Comment by otterley

3 days ago

It’s an important architectural requirement for a production service to be able to scale out their log ingestion capabilities to meet demand.

Besides, a little local on-disk buffering goes a long way, and is cheap to boot. It’s an antipattern to flush logs directly over the network.

And everything logging from the API to the network to the ingestion pipeline needs to be best effort - configure a capacity and ruthlessly drop msgs as needed, at all stages. Actually a nice case for UDP :)

  • It depends. Some cases like auditing require full fidelity. Others don’t.

    Plus, if you’re offering a logging service to a customer, the customer’s expectation is that once successfully ingested, your service doesn’t drop logs. If you’re violating that expectation, this needs to be clearly communicated to and assented by the customer.

    • 1. those ingested logs are not logs for you, they are customer payload which are business criticial; 2. I've yet to see a Logging as a Service provider not have outages where data was lost or severely delayed. Also, the alternative to best effort/shed excessive load isn't 100% availability, it's catastrophic failure when capacity is reached.

      Auditing has the requirement to be mostly not lost, but most importantly not being able to be deleted by people on the host.

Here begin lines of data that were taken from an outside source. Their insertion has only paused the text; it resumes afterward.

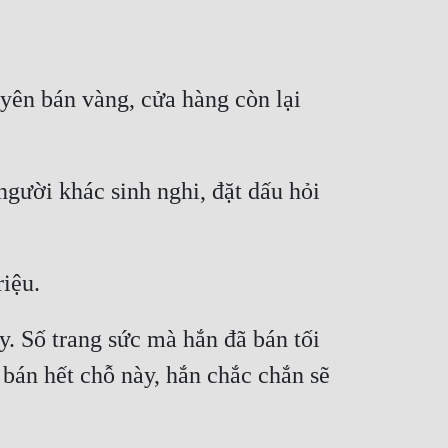
yên bán vàng, cửa hàng còn lại 
gười khác sinh nghi, đặt dấu hỏi 
. Số trang sức mà hắn đã bán tối 
bán hết chỗ này, hắn chắc chắn sẽ 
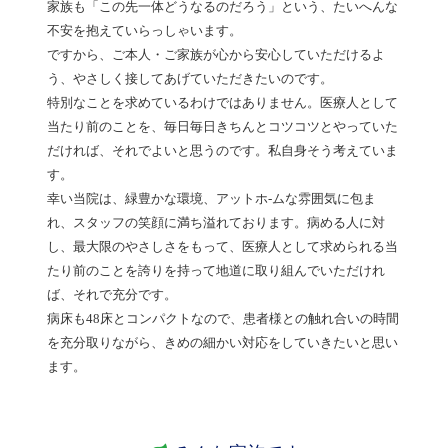
家族も「この先一体どうなるのだろう」という、たいへんな
不安を抱えていらっしゃいます。
ですから、ご本人・ご家族が心から安心していただけるよ
う、やさしく接してあげていただきたいのです。
特別なことを求めているわけではありません。医療人として
当たり前のことを、毎日毎日きちんとコツコツとやっていた
だければ、それでよいと思うのです。私自身そう考えていま
す。
幸い当院は、緑豊かな環境、アットホ-ムな雰囲気に包ま
れ、スタッフの笑顔に満ち溢れております。病める人に対
し、最大限のやさしさをもって、医療人として求められる当
たり前のことを誇りを持って地道に取り組んでいただけれ
ば、それで充分です。
病床も48床とコンパクトなので、患者様との触れ合いの時間
を充分取りながら、きめの細かい対応をしていきたいと思い
ます。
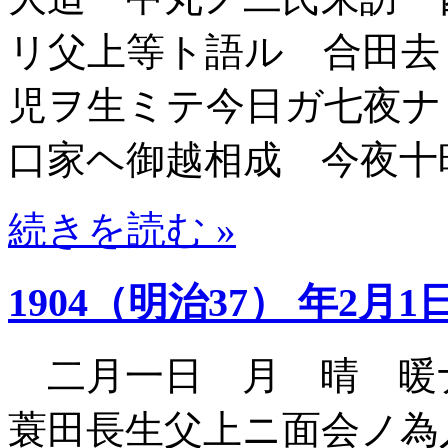
リ父上等ト語ル 合田去
児ヲ生ミテ今日ガ七夜ナ
口家ヘ御越相成 今夜十
続きを読む »
1904（明治37） 年2月1
二月一日 月 晴 暖
蓑田長生父上ニ面会ノ為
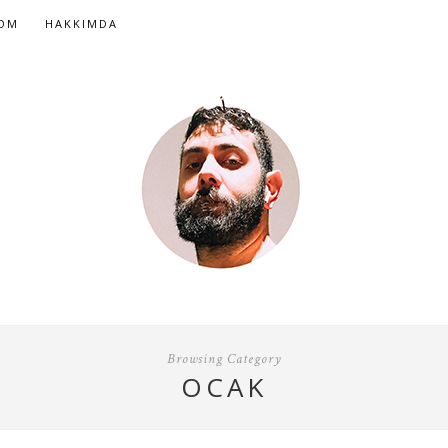
COM
HAKKIMDA
Browsing Category
OCAK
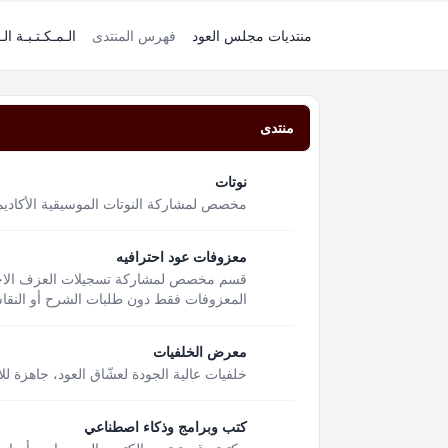
منتديات مجلس العود
فهرس المنتدى
الـمـكـتـبـة الـ
منتدى
نوتات
مخصص لمشاركة النوتات الموسيقية الأكاديمية
معزوفات عود احترافيه
قسم مخصص لمشاركة تسجيلات العزف الاحتر
المعزوفات فقط دون طلبات الشرح أو النقاشا
معرض الخلفيات
خلفيات عالية الجودة لعشّاق العود، جاهزة لل
كتب وبرامج وذكاء اصطناعي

And for the capacity side, again the design question is "what happens when incoming events exceed our current capacity - all the collectors/relays balloon their memory and become much much slower, effectively unresponsive, or immediately close the incoming sockets, lower downstream timeouts, and so on." Hopefully, the audit traffic is consistent enough that you don't get spikes and can over-capacitize with confidence.